• ASSIGNMENT A
In the commit email, condense the paragraph that begins "The following commit(s) were added" into one shorter sentence that keeps its main facts.

• SOURCE DOCUMENT

*****

You are viewing a plain text version of this content. The canonical link for it is here.
Posted to commits@nifi.apache.org by pv...@apache.org on 2021/04/07 06:57:42 UTC

[nifi] branch main updated: NIFI-8390: Handle HBase namespaces in Atlas reporting task

This is an automated email from the ASF dual-hosted git repository.

pvillard pushed a commit to branch main
in repository https://gitbox.apache.org/repos/asf/nifi.git


The following commit(s) were added to refs/heads/main by this push:
     new 4b852ba  NIFI-8390: Handle HBase namespaces in Atlas reporting task
4b852ba is described below

commit 4b852ba7c89097da25bcf9160631eca6e9d9ac28
Author: Peter Turcsanyi <tu...@apache.org>
AuthorDate: Thu Apr 1 21:29:42 2021 +0200

    NIFI-8390: Handle HBase namespaces in Atlas reporting task
    
    Signed-off-by: Pierre Villard <pi...@gmail.com>
    
    This closes #4977.

*****

• RECORDS FOR THIS TASK
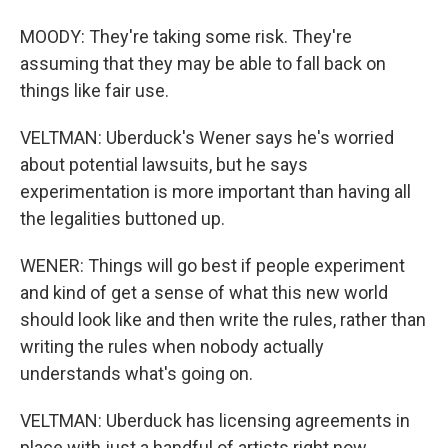
MOODY: They're taking some risk. They're
assuming that they may be able to fall back on
things like fair use.
VELTMAN: Uberduck's Wener says he's worried
about potential lawsuits, but he says
experimentation is more important than having all
the legalities buttoned up.
WENER: Things will go best if people experiment
and kind of get a sense of what this new world
should look like and then write the rules, rather than
writing the rules when nobody actually
understands what's going on.
VELTMAN: Uberduck has licensing agreements in
place with just a handful of artists right now.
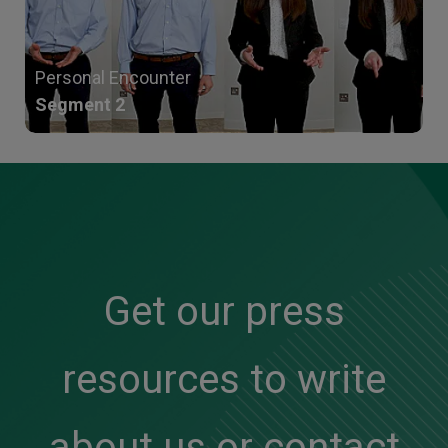
Personal Encounter
Segment 2
Get our press
resources to write
about us or contact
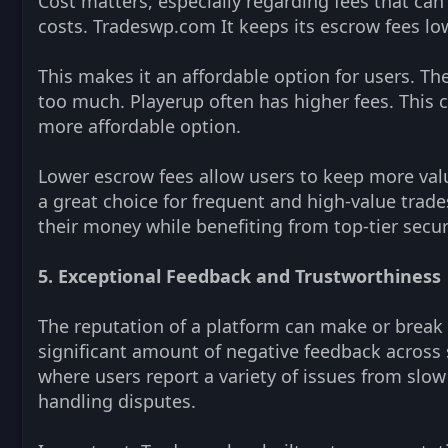
Cost matters, especially regarding fees that can 
costs. Tradeswp.com It keeps its escrow fees low
This makes it an affordable option for users. Th
too much. Playerup often has higher fees. This 
more affordable option.
Lower escrow fees allow users to keep more val
a great choice for frequent and high-value trade
their money while benefiting from top-tier secur
5. Exceptional Feedback and Trustworthiness
The reputation of a platform can make or break i
significant amount of negative feedback across 
where users report a variety of issues from slow
handling disputes.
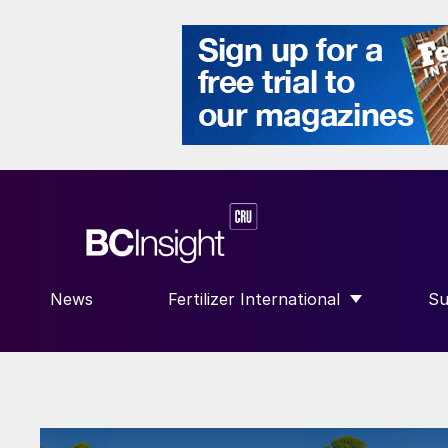
News
Fertilizer International
Su
SHOW SUBMENU FOR “FERTILIZE
S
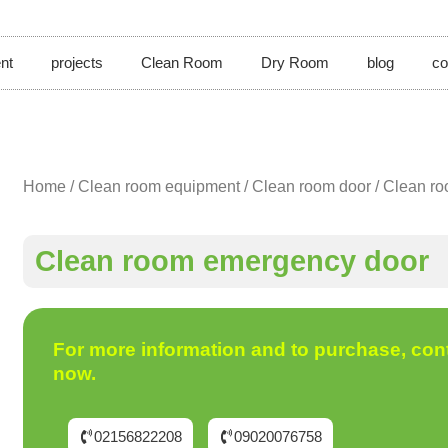
nt
projects
Clean Room
Dry Room
blog
co
Home
/
Clean room equipment
/
Clean room door
/ Clean r
Clean room emergency door
For more information and to purchase, con
now.
02156822208
09020076758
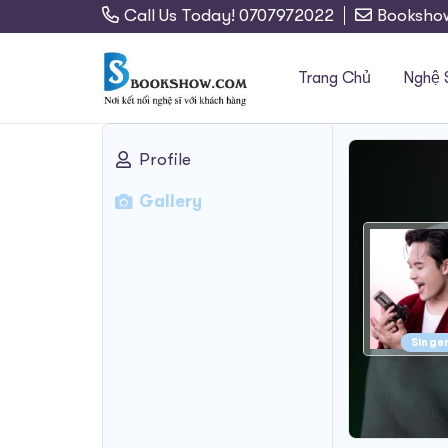
Call Us Today! 0707972022
Booksho
Trang Chủ
Nghệ 
Profile
Search
Gallery
for:
Singe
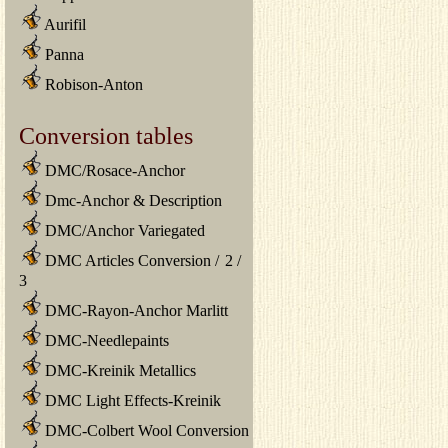
Aurifil
Panna
Robison-Anton
Conversion tables
DMC/Rosace-Anchor
Dmc-Anchor & Description
DMC/Anchor Variegated
DMC Articles Conversion
/
2
/
3
DMC-Rayon-Anchor Marlitt
DMC-Needlepaints
DMC-Kreinik Metallics
DMC Light Effects-Kreinik
DMC-Colbert Wool Conversion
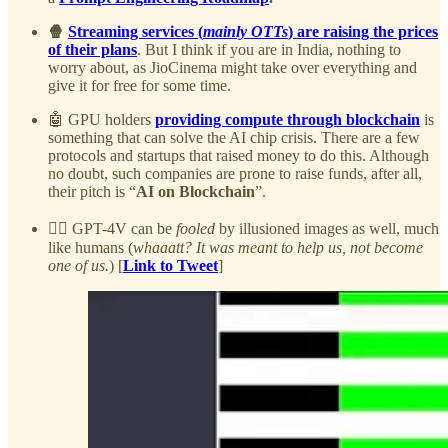
🍿
Streaming services (
mainly OTTs
) are raising the prices
of their plans
. But I think if you are in India, nothing to
worry about, as JioCinema might take over everything and
give it for free for some time.
🤖 GPU holders
providing compute through blockchain
is
something that can solve the AI chip crisis. There are a few
protocols and startups that raised money to do this. Although
no doubt, such companies are prone to raise funds, after all,
their pitch is “
AI on Blockchain
”.
😵‍💫 GPT-4V can be
fooled
by illusioned images as well, much
like humans (
whaaatt? It was meant to help us, not become
one of us.
) [
Link to Tweet
]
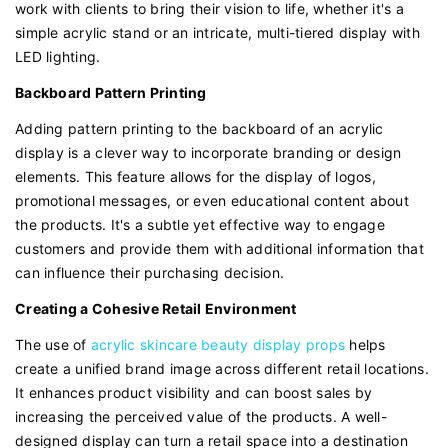
work with clients to bring their vision to life, whether it's a
simple acrylic stand or an intricate, multi-tiered display with
LED lighting.
Backboard Pattern Printing
Adding pattern printing to the backboard of an acrylic
display is a clever way to incorporate branding or design
elements. This feature allows for the display of logos,
promotional messages, or even educational content about
the products. It's a subtle yet effective way to engage
customers and provide them with additional information that
can influence their purchasing decision.
Creating a Cohesive Retail Environment
The use of
acrylic skincare beauty display props
helps
create a unified brand image across different retail locations.
It enhances product visibility and can boost sales by
increasing the perceived value of the products. A well-
designed display can turn a retail space into a destination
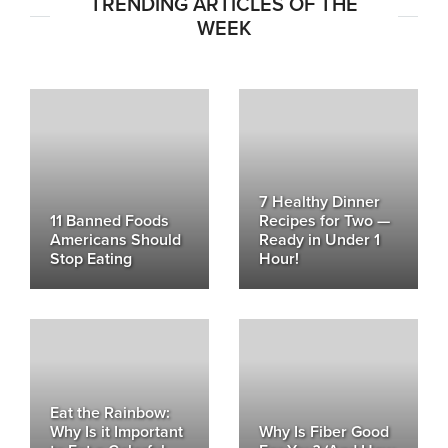
TRENDING ARTICLES OF THE
WEEK
7 Healthy Dinner
11 Banned Foods
Recipes for Two —
Americans Should
Ready in Under 1
Stop Eating
Hour!
Eat the Rainbow:
Why Is it Important
Why Is Fiber Good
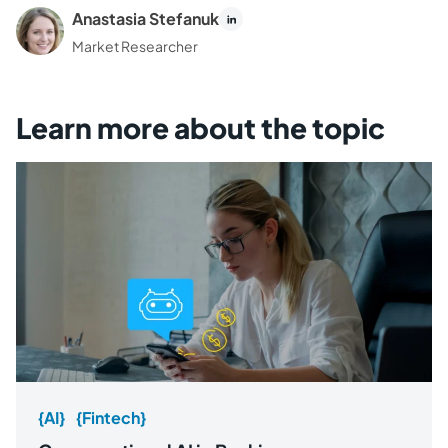
Anastasia Stefanuk
Market Researcher
Learn more about the topic
{AI}
{Fintech}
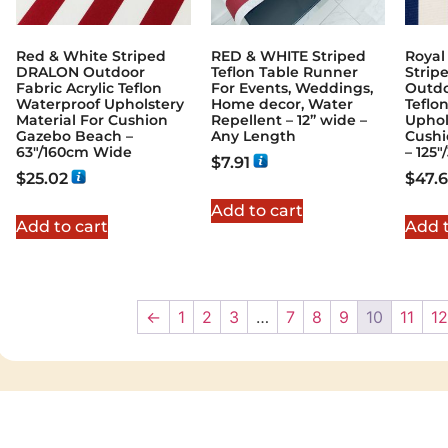
Red & White Striped
RED & WHITE Striped
Royal
DRALON Outdoor
Teflon Table Runner
Stri
Fabric Acrylic Teflon
For Events, Weddings,
Outdo
Waterproof Upholstery
Home decor, Water
Teflo
Material For Cushion
Repellent – 12” wide –
Uphol
Gazebo Beach –
Any Length
Cushi
63"/160cm Wide
– 125
$
7.91
$
25.02
$
47.6
Add to cart
Add to cart
Add t
←
1
2
3
…
7
8
9
10
11
12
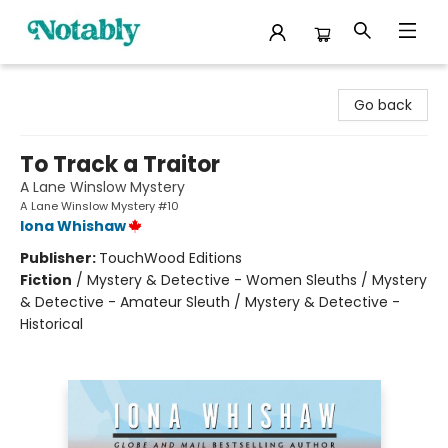
Notably, A Book Lover's Emporium
Go back
To Track a Traitor
A Lane Winslow Mystery
A Lane Winslow Mystery #10
Iona Whishaw
Publisher:
TouchWood Editions
Fiction
/
Mystery & Detective - Women Sleuths / Mystery
& Detective - Amateur Sleuth / Mystery & Detective -
Historical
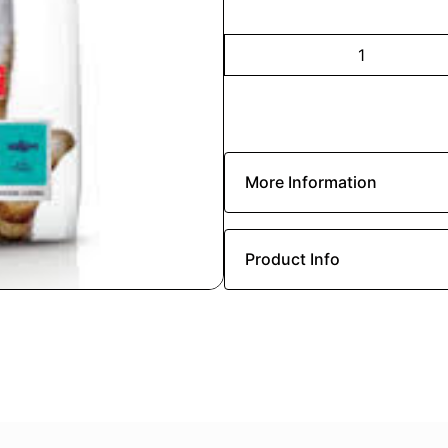
More Information
Product Info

*****

• ASSIGNMENT B
Select every line of the records that contains the string "Striped". Case counts.

• EXPECTED ANSWER A
This push added commit 4b852ba, "NIFI-8390: Handle HBase namespaces in Atlas reporting task," to refs/heads/main, and the commit is described below.

• EXPECTED ANSWER B
Red & White Striped
RED & WHITE Striped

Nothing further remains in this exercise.